Apakah teman-teman mengalami dilemma bekerja dan merawat anak? Bagaimana menurutmu terkait keputusan melepas pekerjaan untuk menjadi full time mom? Yuk, ceritakan opini dan pengalamanmu di kolom komentar :) 


7 komentar

  1. memang dilema banget mba dihadapkan dengen kerjaan n anak, rasanya pengen jadi Nia ramadhani aja klo lg dilema menerpa hehehe

    BalasHapus
  2. qiqiqiqi... di atas saya sudah kebawa suasana, eh pas dibawa ternyata si mba belum nikah? hihihi..

    Tapi memang iya, jadi PNS itu masa tua pasti terjamin, minimal gak bikin anak-anak jadi sandwich generation.

    Tapi ya gitu, konsekwensinya kalau jadi perempuan setinggi dan senyaman apapun pekerjaan kita, jatuh tersungkur juga karena masalah anak.

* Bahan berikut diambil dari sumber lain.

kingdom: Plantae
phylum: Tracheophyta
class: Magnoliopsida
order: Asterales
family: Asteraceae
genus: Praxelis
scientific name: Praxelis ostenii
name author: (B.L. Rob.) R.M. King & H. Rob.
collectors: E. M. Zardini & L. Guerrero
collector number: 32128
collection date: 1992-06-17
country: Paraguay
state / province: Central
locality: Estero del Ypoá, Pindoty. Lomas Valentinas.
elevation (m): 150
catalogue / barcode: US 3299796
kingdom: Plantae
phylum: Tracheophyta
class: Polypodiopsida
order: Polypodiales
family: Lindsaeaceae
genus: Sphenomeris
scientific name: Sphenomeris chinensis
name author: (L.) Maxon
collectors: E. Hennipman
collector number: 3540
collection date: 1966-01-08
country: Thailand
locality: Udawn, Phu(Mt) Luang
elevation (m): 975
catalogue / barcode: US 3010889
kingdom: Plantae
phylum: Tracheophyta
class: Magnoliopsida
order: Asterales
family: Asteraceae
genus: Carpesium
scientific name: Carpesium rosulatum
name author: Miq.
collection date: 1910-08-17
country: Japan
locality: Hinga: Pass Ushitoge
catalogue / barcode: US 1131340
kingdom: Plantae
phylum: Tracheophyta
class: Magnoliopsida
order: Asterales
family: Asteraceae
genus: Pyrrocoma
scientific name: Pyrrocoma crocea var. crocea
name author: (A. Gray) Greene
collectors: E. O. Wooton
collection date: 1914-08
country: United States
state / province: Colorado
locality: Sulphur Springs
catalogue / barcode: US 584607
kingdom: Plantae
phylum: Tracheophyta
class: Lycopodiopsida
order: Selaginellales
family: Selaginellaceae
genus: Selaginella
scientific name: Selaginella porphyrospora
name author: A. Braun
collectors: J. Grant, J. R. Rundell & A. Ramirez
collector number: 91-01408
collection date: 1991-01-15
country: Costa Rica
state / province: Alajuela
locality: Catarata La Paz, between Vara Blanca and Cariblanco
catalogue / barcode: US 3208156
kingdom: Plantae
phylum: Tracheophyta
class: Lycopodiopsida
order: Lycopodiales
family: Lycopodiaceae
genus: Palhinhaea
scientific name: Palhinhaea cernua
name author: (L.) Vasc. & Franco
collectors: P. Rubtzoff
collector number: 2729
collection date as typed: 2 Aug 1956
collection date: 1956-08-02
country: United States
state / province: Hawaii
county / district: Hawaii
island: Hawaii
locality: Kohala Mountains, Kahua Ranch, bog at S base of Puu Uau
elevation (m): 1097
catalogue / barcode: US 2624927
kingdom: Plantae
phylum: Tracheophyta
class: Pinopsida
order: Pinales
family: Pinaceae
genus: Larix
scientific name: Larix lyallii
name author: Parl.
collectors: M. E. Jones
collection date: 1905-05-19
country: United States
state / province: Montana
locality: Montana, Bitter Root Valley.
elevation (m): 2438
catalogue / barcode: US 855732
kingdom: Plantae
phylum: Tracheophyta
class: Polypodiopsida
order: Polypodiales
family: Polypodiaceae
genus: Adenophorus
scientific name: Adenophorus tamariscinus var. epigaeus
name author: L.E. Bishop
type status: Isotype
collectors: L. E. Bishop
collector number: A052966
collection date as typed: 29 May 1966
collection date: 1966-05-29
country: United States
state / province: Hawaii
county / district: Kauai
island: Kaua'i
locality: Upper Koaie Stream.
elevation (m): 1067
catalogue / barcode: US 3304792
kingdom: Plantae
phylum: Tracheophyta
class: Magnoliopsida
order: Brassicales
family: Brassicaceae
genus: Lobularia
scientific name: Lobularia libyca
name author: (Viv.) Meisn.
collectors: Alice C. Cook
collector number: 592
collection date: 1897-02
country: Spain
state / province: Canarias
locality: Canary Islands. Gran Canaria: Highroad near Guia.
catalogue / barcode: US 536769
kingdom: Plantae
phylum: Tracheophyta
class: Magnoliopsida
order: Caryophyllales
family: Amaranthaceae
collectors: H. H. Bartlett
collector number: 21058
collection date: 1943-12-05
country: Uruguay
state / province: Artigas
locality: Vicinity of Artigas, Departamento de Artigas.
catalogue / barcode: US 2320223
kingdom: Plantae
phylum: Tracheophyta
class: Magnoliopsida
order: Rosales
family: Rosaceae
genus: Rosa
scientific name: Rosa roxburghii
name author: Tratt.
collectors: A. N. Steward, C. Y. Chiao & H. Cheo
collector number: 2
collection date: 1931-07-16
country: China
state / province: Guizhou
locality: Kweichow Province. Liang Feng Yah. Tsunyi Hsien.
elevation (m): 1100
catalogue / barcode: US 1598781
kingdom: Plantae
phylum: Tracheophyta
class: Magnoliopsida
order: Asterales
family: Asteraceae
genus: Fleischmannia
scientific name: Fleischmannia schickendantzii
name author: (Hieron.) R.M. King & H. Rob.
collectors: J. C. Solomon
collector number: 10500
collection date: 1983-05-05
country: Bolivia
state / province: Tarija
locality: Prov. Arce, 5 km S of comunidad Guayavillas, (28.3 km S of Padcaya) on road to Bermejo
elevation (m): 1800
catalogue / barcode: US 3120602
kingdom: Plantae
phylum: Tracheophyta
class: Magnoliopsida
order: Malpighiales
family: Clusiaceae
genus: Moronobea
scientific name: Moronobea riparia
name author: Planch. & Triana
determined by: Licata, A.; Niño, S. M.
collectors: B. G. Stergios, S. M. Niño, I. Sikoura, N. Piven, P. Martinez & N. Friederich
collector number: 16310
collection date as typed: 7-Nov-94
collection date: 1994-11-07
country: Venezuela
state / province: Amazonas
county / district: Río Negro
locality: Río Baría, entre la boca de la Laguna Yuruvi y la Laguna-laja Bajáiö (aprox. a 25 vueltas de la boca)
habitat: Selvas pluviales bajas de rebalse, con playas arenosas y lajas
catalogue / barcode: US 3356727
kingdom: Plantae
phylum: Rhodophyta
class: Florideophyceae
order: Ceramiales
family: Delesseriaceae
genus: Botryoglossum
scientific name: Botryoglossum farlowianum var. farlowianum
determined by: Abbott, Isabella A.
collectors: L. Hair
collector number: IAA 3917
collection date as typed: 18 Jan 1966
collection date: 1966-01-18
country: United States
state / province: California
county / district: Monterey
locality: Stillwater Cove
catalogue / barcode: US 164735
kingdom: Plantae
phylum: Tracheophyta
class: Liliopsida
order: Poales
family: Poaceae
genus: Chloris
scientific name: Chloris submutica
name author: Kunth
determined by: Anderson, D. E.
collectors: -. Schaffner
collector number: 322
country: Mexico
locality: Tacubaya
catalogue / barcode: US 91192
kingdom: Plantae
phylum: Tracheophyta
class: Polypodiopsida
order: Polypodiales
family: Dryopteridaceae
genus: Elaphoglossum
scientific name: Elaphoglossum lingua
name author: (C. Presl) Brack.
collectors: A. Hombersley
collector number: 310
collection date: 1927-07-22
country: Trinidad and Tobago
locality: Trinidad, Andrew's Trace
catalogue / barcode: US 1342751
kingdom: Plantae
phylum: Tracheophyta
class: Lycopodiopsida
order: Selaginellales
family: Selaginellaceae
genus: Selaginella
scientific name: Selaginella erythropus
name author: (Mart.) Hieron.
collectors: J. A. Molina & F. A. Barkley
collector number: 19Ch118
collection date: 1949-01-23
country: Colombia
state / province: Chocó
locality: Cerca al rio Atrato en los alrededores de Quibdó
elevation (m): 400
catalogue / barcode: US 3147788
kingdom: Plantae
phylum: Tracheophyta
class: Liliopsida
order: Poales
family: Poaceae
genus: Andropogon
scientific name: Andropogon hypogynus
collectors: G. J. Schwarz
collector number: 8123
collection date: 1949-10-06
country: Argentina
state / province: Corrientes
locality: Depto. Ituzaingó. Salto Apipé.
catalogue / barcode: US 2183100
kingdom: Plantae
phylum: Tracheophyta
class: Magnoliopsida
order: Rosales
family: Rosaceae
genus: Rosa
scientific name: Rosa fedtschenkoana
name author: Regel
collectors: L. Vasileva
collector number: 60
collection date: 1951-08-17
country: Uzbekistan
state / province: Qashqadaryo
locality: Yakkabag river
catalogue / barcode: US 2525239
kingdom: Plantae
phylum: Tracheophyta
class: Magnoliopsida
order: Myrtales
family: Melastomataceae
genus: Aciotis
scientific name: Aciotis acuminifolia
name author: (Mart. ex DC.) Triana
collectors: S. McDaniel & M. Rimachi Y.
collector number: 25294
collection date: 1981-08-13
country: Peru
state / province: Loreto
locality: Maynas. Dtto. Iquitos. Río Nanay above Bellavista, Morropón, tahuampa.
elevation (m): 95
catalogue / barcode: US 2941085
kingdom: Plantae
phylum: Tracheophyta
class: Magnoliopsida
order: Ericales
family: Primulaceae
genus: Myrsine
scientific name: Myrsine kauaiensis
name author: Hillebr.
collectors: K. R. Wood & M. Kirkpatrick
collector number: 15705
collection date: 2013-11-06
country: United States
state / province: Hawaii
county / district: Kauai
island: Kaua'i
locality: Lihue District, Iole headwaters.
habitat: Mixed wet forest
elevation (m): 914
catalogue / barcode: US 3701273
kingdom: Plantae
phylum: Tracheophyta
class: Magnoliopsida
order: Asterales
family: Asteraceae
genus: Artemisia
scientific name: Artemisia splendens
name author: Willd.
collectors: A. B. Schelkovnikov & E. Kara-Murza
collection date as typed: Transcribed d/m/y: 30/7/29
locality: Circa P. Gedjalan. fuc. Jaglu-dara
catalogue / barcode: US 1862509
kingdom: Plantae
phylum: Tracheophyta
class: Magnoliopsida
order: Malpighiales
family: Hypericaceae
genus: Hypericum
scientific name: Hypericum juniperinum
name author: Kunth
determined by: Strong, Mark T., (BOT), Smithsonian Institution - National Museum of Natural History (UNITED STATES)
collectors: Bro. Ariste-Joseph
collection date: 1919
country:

    Sayapun dulu merasakan betapa gak enaknya jika ibu bekerja, ada masa-masa saya kelaparan menanti mama pulang kantornya telat hiks.

    BalasHapus
  3. semau itu piliha ya dan aku selalu menghargai pilihan orang mau bekeja atau gak setelah menikah, gak perlu diperdebatkan masing2 punya pemikiran sendiri

    BalasHapus
  4. Hebat ya cara pandangnya,luas 😊
    Tp kebanyakan org indonesia naksir sama PNS ini krn dianggap mapan ya, pdhal semua kerjaan ada enak gak enaknya. Aku sendiri sih lebih suka pekerjaan dagang kaya siti khadizah istri rasullullah. bisa bawa anak jg ke toko kan haha 😂 (klo bisa mah, sygnya blm coba haa).

    BalasHapus
  5. Apalagi karir kalau lagi bagus2nya, mau PNS maupun bukan, melepas pekerjaan tetap hal yang sulit, saya ngalamin nya pas memutuskan menikah dan akan tinggal di negara suami, atasan sampe nyidang saya karena resign:D malah berusaha menggoyahkan keputusan saya buat resign, krn karir sedang bagus2nya. Bismillah aja dgn keputusan besar itu, buat saya nikah jg jln ibadah,rezeki Allah yang jamin.selepas menikah Allah buka jalan rezeki untuk kami, suami yg awalnya kerja biasa, selepas menikah nyoba tes pns eh keterima hehe. btw salam kenal ya

    BalasHapus
  6. Ini yang sedang saya hadapi. Merantau jauh dr keluarga dengan perut membesar. Suasana kantor juga sangat tidak kondusif dan tidak membuat nyaman. Bismillah...ada contoh si teteh. Bisa buat pertimbangan keluarga yg masih kontra

    BalasHapus
  7. Saya pns ditempatkan di sulsel, keluarga besar dan suami ada di jatim.
    Setelah melahirkan dan cuti habis serasa tdk ingin kembali ke perantauan.... Dengan berat hati saya meninggalkan anak saya yg baru berumur 2,5 bulan... Mau mutasi ke jatim juga susah, mau dibawa ke tempat kerja juga masih bayi, mau cari pengasuh di sulsel juga gak tega..akhirnya sekarang saya dirundung pilu, memikirkan anak yg masih bayi yg harusnya minum asi, sekarang sufor full sedangkan asi ku ak buang dengan percuma.